Elle est partie. Moi, je me suis dit "Il n'y a pas de problème, mon enfant, je sais que je peux l'élever toute seule" et j'en suis sûr. Alors, deux mois après que j'apprends que je suis enceinte et que la soeur de Marcel est venue taper à ma porte, je sors de faire mes courses et je tombe. Je prends mal. Je m'épanouis dans la rue et donc Marcel est venu me voir et je lui ai raconté. Alors là, il a dit à sa mère "voià, il y a Irène elle est tombée. Elle a pris mal. Elle est seule". Elle a dit "On ne peut pas la laisser toute seule. Elle a qu'à venir vivre chez nous, à Vimines". Je me suis dit "bon, je suis toute seule, j'ai personne. Il m'arrive quoi que ce soit je suis toute seule" et moi je voulais être près de Marcel. Donc j'ai accepté. Je suis montée à Vimines, vivre à Vimines avec eux. Mais alors là, on m'a donné une chambre à part (rires). Loin de Marcel. Où il venait me rejoindre le soir. Il restait pas parce que c'était un petit lit. C'était une petite chambre avec un petit lit. C'était un peu une cellule (rires). J'étais punie. Et tous les soirs, il venait passer un moment avec moi. Et voilà. Et donc (soufflements), j'ai vécu ma grossesse là haut, chez eux, jusqu'au troisième mois. Et au troisième mois, il fallait qu'on se marie parce que j'étais enceinte, j'allais avoir un enfant. Vous rendez compte, mais surtout pas Chambery. Il ne fallait pas que les gens voient que son fils se marie avec une fille qui n'avait rien. Donc, ils nous ont envoyé se marier en Charente. Je n'ai pas voulu mettre une robe blanche parce que je méritais pas. J'étais enceinte. Ah non non ! Ben j'avais fauté. Et oui, mais à l'époque... Il fallait même aller te confesser mais je ne l'ai pas fait. La "confess", je n'aimais pas trop ça et je trouvais ça un peu faux-jeton parce que tu peux raconter ce que tu veux. Non, pas d'accord. Mais donc je me suis fait faire un ensemble à carreaux bleu et blanc, bleu, ciel et blanc. La robe toute boutonnée sur le côté, avec la petite veste courte. J'étais heureuse malgré tout, très heureuse. Je me mariais, mais pour la vie ! C'était pour la vie. J'étais heureuse. J'allais passer ma vie avec lui et mon enfant. En septembre 61, j'ai ma fille aînée, Marie-Christine. On était heureux là, à la campagne, toujours avec mon petit bout là, mon Dieu Alala!

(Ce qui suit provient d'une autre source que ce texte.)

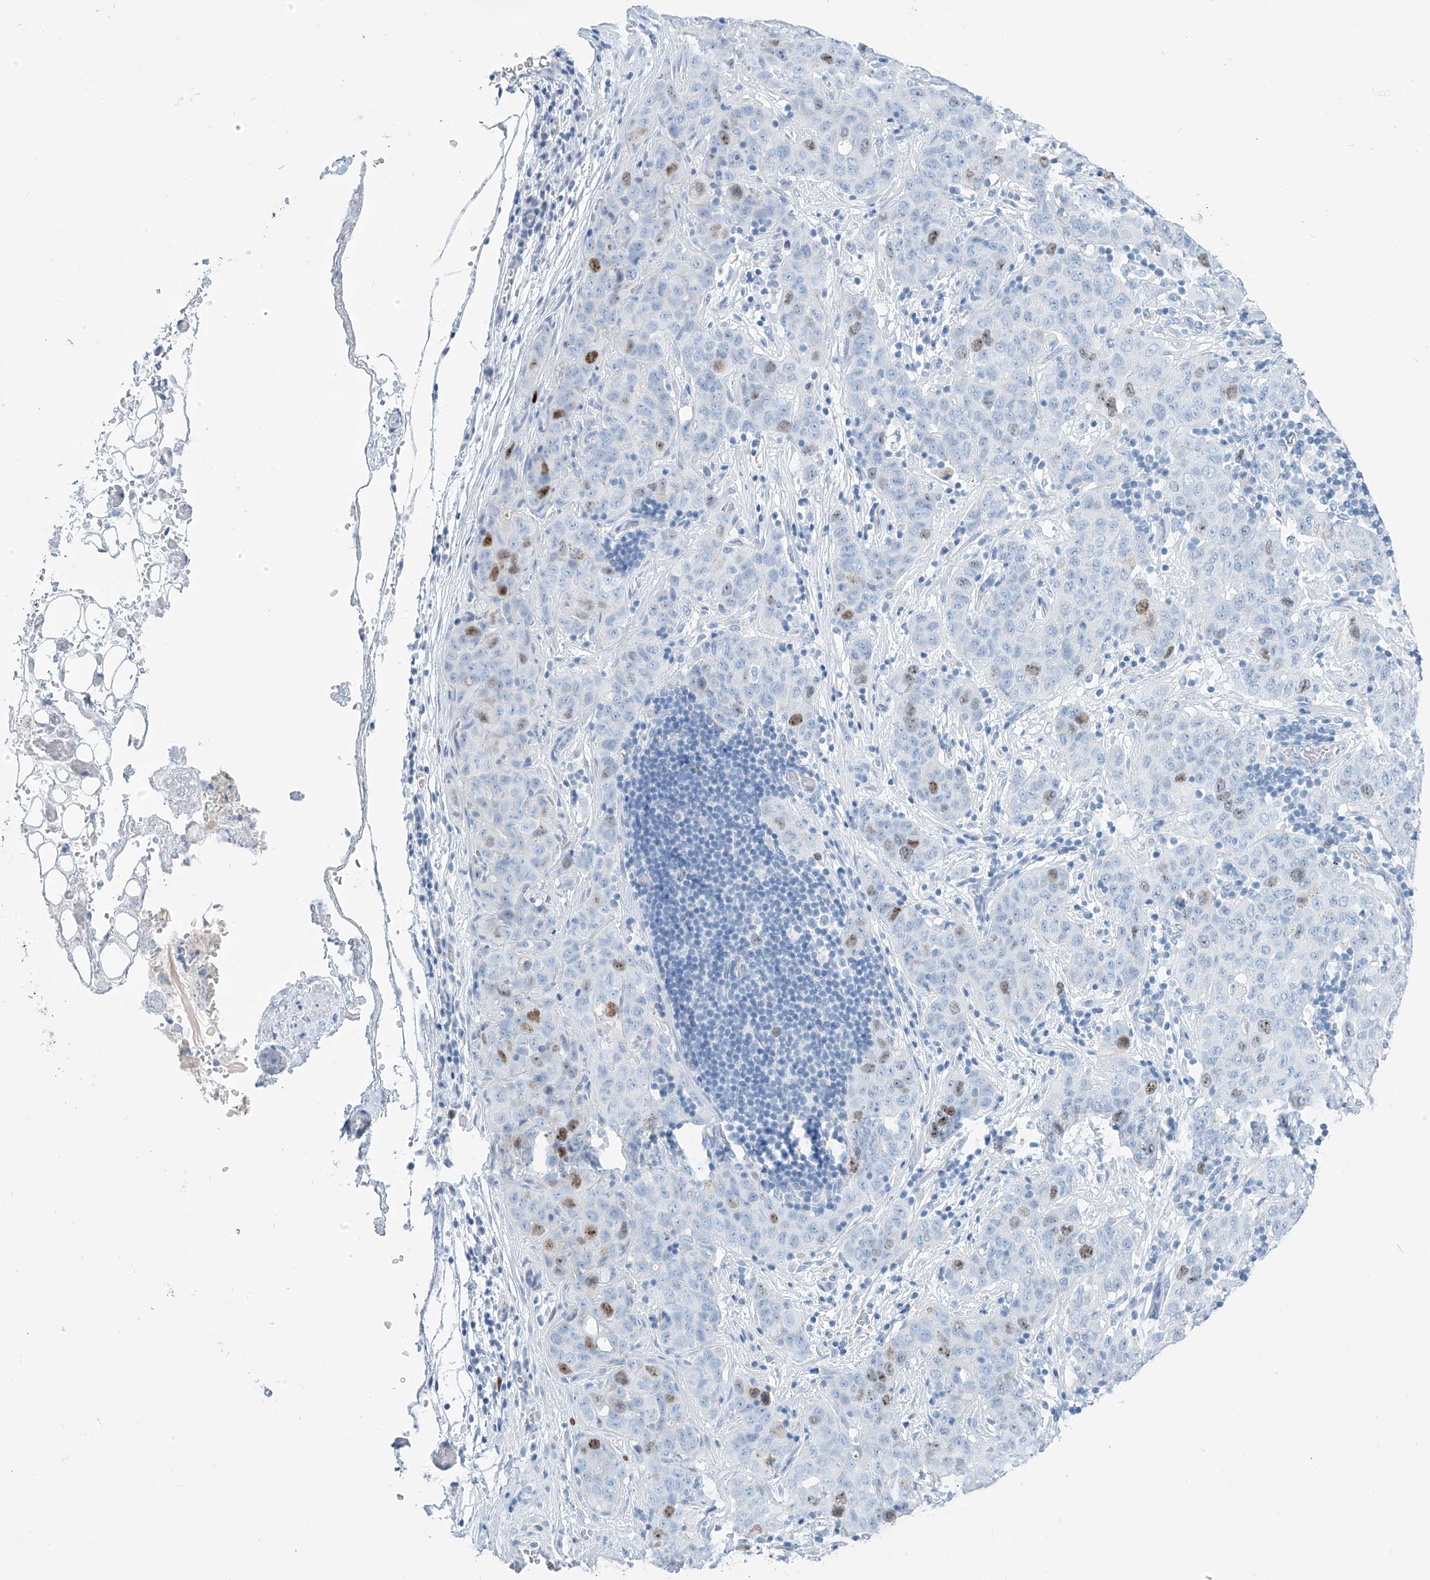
{"staining": {"intensity": "moderate", "quantity": "<25%", "location": "nuclear"}, "tissue": "stomach cancer", "cell_type": "Tumor cells", "image_type": "cancer", "snomed": [{"axis": "morphology", "description": "Normal tissue, NOS"}, {"axis": "morphology", "description": "Adenocarcinoma, NOS"}, {"axis": "topography", "description": "Lymph node"}, {"axis": "topography", "description": "Stomach"}], "caption": "Adenocarcinoma (stomach) stained with immunohistochemistry (IHC) shows moderate nuclear positivity in approximately <25% of tumor cells.", "gene": "SGO2", "patient": {"sex": "male", "age": 48}}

Et 16 mois après, j'apprends que je suis enceinte. Pas de problème, j'étais heureuse et en novembre, 1963 nait ma deuxième fille, Véronique. C'était super. J'étais toujours très heureuse et 16 mois après, je retombe enceinte une troisième fois (rires). Et donc là, c'est en mars 1966 où j'ai ma troisième fille Nathalie. J'étais toujours heureux. Oh oui! Oh oui, je l'étais, c'est sûr. Et seize mois plus tard, je retombe enceinte une quatrième fois d'une petite fille, sophie ! Qui naît en mai 68 à Paris. Les filles ont grandi, je me suis arrêté à 4. Je n'ai jamais repris le travail. Bien sûr.

Bon, moi, j'étais toujours très heureuse avec mes filles, mais les années passant, les affaires de Marcel ont périclité. Et pour nous aussi pour notre couple, ça a été fini. Rien ne va plus, mais on continue de rester ensemble. Ma fille aînée a un enfant donc je deviens grand mère à 52 ans en 1983, mais avec Marcel, c'était la catastrophe et on finit par se séparer. 19 Et c'était en 84 et je redeviens célibataire.

Une désillusion bon... une désillusion mais malgré tout, j'y croyais quand même encore, malgré tout. Après que Marcel m'ait quitté, j'ai quand même eu des aventures et j'ai compris que l'amour existait toujours. L'amour, ce n'est pas le mariage, c'est autre chose. Le mariage c'est... Pff ! Aujourd'hui, les jeunes, beaucoup ne se marient plus et ils sont bien plus heureux! Hein ? Et c'est ça le mariage, c'est de la connerie. Moi, je serais jeune aujourd'hui, je me marie pas ! Nan nan ! Je serais jeune aujourd'hui, alors je serais partis des féministes ! Nom de chien est comment !

Musique de transition vers la deuxième histoire

Anaëlle

J'ai 14 ans et l'amour j'y crois plus du tout en fait. Et je quitte l'enfance et je quitte, je quitte l'imaginaire des Disney où la princesse va forcément trouver son prince charmant à la fin de l'histoire quoi. Et je me rends compte que ça existe peut être pas forcément et qu'on trouve peut être pas toute notre prince charmant et et en même temps, c'est pas, enfin c'est une idée que je que j'abandonne on va dire. L'idée de finir ma vie dans mon château avec mon prince et  mes 56 enfants. C'est une idée que j'abandonne et en même temps, c'est une idée que ça me dérange pas tant que ça de l'abandonner. C'est quelque chose que j'accepte et c'est quelque chose avec lequel je vis pas trop mal.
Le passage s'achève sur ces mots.